Muscles and neuromuscular junctions.
Medial gastrocnemius muscles and medial quadriceps muscles were dissected, pinned in mild stretch, and mounted on cork blocks and were quickly frozen in isopentane–liquid nitrogen. Samples were stored at −80°C until use. Five-micrometer-thick transverse frozen sections were stained with hematoxylin and eosin. Twenty-micrometer-thick frozen longitudinal sections were stained with tetramethylrhodamine–bungarotoxin. The same section was incubated with monoclonal antibodies to neurofilament (NF160; dilution at 1:200; Millipore Bioscience Research Reagents) and synaptophysin (dilution at 1:100; Cell Signaling Technologies) and then with Alexa Fluor 488 rabbit anti-mouse IgG (dilution at 1:100; Invitrogen) as the secondary antibody. Stained sections were examined under an LSM-510 confocal microscope system (Carl Zeiss).

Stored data
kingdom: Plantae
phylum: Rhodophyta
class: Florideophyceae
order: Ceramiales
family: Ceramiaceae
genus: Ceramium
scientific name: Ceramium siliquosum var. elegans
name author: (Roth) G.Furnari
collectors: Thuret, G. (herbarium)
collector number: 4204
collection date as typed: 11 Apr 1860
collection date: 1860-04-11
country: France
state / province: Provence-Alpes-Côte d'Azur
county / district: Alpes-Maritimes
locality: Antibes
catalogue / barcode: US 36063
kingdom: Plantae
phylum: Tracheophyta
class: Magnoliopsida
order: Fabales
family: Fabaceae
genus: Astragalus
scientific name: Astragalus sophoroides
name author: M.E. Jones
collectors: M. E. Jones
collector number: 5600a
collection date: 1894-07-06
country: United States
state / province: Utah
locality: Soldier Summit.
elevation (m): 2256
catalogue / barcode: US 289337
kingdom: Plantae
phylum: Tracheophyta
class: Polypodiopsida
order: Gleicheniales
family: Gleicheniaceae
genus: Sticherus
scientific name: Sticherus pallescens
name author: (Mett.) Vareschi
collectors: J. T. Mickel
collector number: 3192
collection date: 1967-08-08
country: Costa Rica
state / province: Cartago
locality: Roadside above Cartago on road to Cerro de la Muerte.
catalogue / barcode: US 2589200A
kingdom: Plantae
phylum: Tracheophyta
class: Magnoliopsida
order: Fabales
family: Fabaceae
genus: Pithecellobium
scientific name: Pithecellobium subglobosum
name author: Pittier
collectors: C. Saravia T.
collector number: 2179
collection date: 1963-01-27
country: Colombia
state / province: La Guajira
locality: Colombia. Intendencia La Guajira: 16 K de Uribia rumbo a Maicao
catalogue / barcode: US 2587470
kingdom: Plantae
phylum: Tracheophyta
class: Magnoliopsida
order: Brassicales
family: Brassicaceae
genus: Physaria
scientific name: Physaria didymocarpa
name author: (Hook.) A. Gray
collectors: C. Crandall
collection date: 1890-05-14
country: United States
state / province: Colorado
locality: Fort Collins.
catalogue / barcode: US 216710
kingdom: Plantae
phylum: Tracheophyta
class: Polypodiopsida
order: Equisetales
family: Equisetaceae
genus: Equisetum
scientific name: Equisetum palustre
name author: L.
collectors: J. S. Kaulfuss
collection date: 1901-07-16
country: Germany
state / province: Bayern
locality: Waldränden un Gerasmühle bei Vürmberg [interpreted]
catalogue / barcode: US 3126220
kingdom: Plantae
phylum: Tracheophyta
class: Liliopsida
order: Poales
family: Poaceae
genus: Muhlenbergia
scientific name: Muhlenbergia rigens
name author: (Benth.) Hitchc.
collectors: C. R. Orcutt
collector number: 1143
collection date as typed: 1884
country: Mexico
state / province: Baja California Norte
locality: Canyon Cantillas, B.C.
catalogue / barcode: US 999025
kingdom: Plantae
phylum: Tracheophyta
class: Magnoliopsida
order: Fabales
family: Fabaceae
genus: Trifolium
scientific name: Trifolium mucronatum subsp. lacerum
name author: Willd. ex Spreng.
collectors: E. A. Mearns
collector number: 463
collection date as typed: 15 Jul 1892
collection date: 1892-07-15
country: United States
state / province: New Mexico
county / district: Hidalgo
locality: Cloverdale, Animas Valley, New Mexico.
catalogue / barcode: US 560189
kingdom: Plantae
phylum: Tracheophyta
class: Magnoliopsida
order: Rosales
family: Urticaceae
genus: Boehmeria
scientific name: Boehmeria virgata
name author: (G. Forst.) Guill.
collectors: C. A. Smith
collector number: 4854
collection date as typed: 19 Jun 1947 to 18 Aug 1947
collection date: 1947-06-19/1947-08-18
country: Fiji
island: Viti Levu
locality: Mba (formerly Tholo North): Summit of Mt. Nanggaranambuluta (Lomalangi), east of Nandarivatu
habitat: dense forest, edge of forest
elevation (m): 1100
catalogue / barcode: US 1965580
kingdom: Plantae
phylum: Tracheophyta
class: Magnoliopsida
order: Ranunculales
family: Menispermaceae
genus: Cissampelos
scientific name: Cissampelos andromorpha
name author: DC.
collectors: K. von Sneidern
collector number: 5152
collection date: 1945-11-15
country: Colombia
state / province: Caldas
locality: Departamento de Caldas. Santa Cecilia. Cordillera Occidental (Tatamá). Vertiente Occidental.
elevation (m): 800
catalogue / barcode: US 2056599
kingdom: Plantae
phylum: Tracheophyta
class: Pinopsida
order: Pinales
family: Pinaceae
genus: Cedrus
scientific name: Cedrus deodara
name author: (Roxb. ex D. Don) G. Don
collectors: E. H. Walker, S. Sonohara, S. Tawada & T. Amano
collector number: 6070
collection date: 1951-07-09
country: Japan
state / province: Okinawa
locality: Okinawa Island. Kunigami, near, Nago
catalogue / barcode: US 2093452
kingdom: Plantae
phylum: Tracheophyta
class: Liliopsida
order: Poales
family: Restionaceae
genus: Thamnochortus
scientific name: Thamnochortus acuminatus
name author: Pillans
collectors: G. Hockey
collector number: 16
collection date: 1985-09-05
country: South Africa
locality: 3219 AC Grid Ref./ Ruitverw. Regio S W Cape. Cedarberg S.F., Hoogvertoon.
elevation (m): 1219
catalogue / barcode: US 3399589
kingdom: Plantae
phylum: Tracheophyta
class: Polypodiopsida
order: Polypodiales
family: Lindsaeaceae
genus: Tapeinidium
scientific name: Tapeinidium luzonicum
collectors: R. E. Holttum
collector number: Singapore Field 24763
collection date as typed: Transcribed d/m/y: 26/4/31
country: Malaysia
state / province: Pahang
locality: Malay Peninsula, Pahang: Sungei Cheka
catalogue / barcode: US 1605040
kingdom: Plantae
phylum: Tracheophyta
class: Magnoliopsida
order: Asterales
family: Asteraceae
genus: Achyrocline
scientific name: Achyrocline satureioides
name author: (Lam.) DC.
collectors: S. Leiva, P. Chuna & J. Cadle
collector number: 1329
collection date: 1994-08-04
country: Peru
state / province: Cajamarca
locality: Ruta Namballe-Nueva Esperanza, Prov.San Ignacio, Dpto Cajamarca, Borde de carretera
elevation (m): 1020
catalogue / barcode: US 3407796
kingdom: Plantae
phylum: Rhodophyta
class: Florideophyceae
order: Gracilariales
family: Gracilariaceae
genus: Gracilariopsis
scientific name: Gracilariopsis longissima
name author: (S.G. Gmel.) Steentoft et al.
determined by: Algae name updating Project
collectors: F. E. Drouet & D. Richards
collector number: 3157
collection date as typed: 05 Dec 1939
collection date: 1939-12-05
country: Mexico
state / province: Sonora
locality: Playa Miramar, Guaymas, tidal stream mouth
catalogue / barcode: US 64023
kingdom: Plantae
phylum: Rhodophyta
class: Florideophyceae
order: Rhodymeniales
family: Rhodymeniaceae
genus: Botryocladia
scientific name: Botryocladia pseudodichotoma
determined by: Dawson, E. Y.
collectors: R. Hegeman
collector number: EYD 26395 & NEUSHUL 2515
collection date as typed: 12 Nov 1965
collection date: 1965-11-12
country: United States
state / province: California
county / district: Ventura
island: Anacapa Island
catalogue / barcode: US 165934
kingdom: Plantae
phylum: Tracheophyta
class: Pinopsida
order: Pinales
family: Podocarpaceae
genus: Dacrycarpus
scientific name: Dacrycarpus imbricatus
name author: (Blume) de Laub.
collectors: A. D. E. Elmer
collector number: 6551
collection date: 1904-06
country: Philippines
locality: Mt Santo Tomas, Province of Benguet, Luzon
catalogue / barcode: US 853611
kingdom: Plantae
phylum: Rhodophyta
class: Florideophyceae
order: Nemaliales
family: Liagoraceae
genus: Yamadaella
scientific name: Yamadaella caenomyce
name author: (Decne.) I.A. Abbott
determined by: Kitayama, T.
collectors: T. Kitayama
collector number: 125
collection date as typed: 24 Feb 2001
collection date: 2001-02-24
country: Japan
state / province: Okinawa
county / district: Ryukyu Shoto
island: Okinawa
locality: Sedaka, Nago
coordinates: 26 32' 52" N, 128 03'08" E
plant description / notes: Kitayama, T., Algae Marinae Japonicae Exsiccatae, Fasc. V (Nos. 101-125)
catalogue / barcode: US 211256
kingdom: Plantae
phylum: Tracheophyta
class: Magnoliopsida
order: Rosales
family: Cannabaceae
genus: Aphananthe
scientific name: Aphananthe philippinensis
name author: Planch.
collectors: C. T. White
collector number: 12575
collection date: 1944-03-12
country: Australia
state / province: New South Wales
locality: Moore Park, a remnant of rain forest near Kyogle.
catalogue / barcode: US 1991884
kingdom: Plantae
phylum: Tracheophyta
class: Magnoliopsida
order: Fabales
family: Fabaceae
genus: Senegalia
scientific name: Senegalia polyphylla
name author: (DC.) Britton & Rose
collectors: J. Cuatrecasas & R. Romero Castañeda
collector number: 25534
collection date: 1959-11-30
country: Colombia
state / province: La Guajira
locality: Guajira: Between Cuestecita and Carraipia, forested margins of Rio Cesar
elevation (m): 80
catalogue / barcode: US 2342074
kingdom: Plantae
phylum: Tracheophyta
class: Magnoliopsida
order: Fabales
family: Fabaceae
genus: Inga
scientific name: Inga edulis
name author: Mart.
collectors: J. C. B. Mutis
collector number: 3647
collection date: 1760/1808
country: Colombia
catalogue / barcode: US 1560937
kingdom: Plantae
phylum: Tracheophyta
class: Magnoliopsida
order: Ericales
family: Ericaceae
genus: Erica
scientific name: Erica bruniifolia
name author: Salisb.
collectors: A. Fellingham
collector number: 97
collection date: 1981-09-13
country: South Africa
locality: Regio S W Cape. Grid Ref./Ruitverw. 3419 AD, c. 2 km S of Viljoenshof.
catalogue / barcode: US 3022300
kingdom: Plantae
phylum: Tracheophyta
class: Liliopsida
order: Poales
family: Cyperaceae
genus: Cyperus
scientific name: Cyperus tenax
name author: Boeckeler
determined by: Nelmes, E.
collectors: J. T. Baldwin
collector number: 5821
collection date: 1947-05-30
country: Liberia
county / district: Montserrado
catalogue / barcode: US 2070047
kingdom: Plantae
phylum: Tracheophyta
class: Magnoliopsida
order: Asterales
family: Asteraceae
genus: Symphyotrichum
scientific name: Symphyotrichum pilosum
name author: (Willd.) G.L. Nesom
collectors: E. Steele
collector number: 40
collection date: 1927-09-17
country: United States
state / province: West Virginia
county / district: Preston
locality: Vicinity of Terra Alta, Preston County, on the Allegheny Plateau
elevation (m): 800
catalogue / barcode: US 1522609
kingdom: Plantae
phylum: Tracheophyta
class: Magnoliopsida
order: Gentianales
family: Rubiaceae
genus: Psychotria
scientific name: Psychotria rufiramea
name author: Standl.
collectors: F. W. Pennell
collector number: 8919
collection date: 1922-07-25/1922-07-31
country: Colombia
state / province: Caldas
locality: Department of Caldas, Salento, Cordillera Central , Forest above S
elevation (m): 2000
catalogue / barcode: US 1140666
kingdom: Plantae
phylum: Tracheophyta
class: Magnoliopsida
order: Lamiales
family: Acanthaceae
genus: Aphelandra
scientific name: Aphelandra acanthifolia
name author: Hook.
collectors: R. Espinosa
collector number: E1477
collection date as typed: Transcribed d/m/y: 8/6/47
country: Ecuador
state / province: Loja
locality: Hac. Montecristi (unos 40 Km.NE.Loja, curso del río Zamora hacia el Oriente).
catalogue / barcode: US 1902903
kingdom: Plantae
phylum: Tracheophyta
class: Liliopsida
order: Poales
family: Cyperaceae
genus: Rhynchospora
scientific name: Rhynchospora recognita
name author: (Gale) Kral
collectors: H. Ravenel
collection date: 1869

**Instructions to follow**.
In the passage on muscles and neuromuscular junctions, which microscope system was used to examine the stained sections?

**Response to the exercise**.
An LSM-510 confocal microscope system (Carl Zeiss).